A recent study conducted by Heiliger et al. [8] provides strong support for the implementation of simulation techniques to enhance learning using an inertial navigation system, which combines multiple sensors. Three parameters stood out, showing performance improvement. One of these parameters, highlighted, was the number of rotations of the instrument around its axis. The ScopePro Trainer could be integrated into surgical training programs through a combination of complementary methods. Its inclusion will depend on the structure of the curriculum, but it could be useful in the initial stages of training, focusing on basic technical skills training. It could also serve as a complementary tool in simulators to improve proficiency in endoscopic procedures without replacing clinical practice. The cost of the ScopePro Trainer may vary depending on factors, such as model, associated services, and scale of implementation.
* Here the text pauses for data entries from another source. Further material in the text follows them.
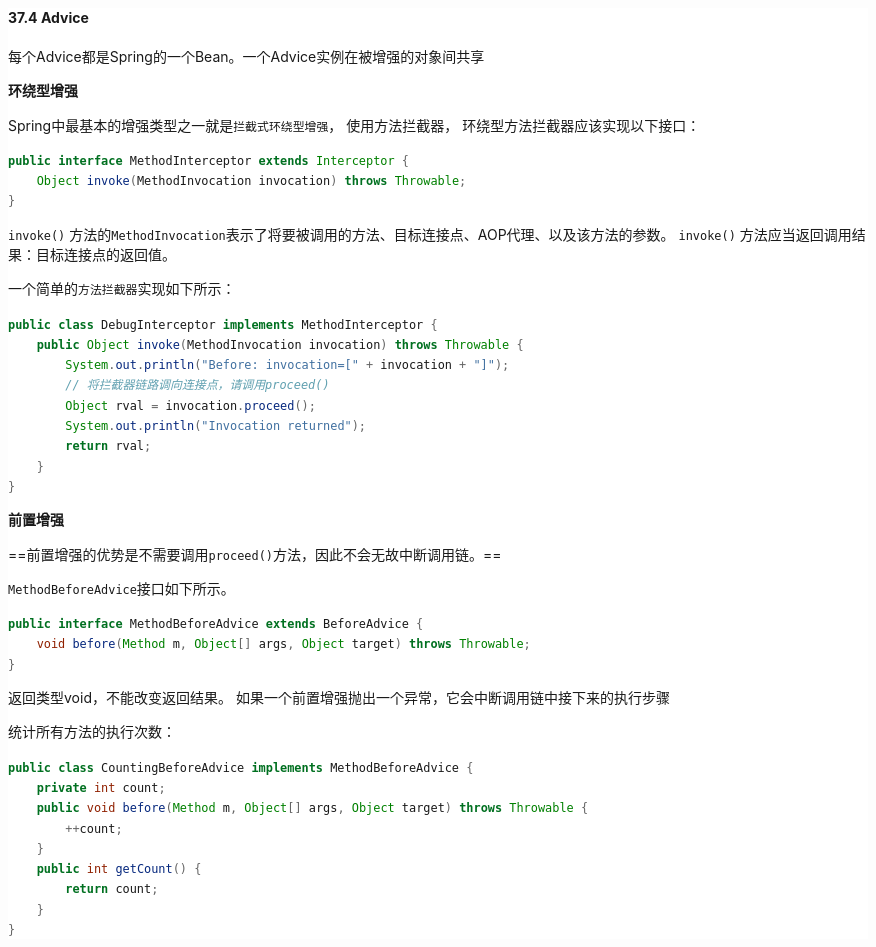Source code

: #### 37.4 Advice

每个Advice都是Spring的一个Bean。一个Advice实例在被增强的对象间共享



**环绕型增强**

Spring中最基本的增强类型之一就是`拦截式环绕型增强`， 使用方法拦截器， 环绕型方法拦截器应该实现以下接口：

```java
public interface MethodInterceptor extends Interceptor {
    Object invoke(MethodInvocation invocation) throws Throwable;
}
```

`invoke()` 方法的`MethodInvocation`表示了将要被调用的方法、目标连接点、AOP代理、以及该方法的参数。 `invoke()` 方法应当返回调用结果：目标连接点的返回值。

一个简单的`方法拦截器`实现如下所示：

```java
public class DebugInterceptor implements MethodInterceptor {
    public Object invoke(MethodInvocation invocation) throws Throwable {
        System.out.println("Before: invocation=[" + invocation + "]");
        // 将拦截器链路调向连接点，请调用proceed()
        Object rval = invocation.proceed();
        System.out.println("Invocation returned");
        return rval;
    }
}
```



**前置增强**

==前置增强的优势是不需要调用`proceed()`方法，因此不会无故中断调用链。==

`MethodBeforeAdvice`接口如下所示。

```java
public interface MethodBeforeAdvice extends BeforeAdvice {
    void before(Method m, Object[] args, Object target) throws Throwable;
}
```

返回类型void，不能改变返回结果。 如果一个前置增强抛出一个异常，它会中断调用链中接下来的执行步骤

统计所有方法的执行次数：

```java
public class CountingBeforeAdvice implements MethodBeforeAdvice {
    private int count;
    public void before(Method m, Object[] args, Object target) throws Throwable {
        ++count;
    }
    public int getCount() {
        return count;
    }
}
```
For this functional prototype, the cost was approximately 500 USD. This cost per unit could be reduced when produced in higher quantities, making this device a low-cost option for institutions in need of Box trainers with surgical skills evaluation capabilities. Additionally, the portability of the ScopePro system, along with its relatively low cost, means that individuals interested in practicing their skills at home could benefit from this system.

Although the ScopePro Trainer system has demonstrated its ability to differentiate between participants with varying skill levels, further studies are necessary to thoroughly explore its capabilities. First, studies with more expert participants are needed. Although a post hoc power analysis indicates that most metrics have above 80% statistical power, having only four expert surgeons is insufficient to build a sufficiently robust database for automatic, objective evaluation by comparing a new user with known surgeons. Future studies with more extensive teams from other centers and laparoscopic surgeons from other specialties are needed to validate the reliability of the system and enforce its role. Furthermore, future studies are necessary to determine whether these new video-based metrics apply to other tasks. There are other aspects of the validation pending, such as face and content validity. Future studies will revolve around using the Messick validity framework to improve confidence in the ScopePro system. Once the system validation has been expanded, it will be tested in longitudinal studies to research the impact of the system on improving the learning curve of aspiring surgeons, as well as to quantify whether the use of the ScopePro system results in fewer operative errors. These studies will help determine if the acquired skills are transferable to the operating room.

The ScopePro Trainer system, based on computer vision techniques, offers a non-invasive solution for tracking and analyzing the rotational movements of laparoscopic instruments along their axis without altering the surgeons' natural performance. Due to the portability offered by the system, the ScopePro Trainer system can be included in surgical training programs to teach future surgeons.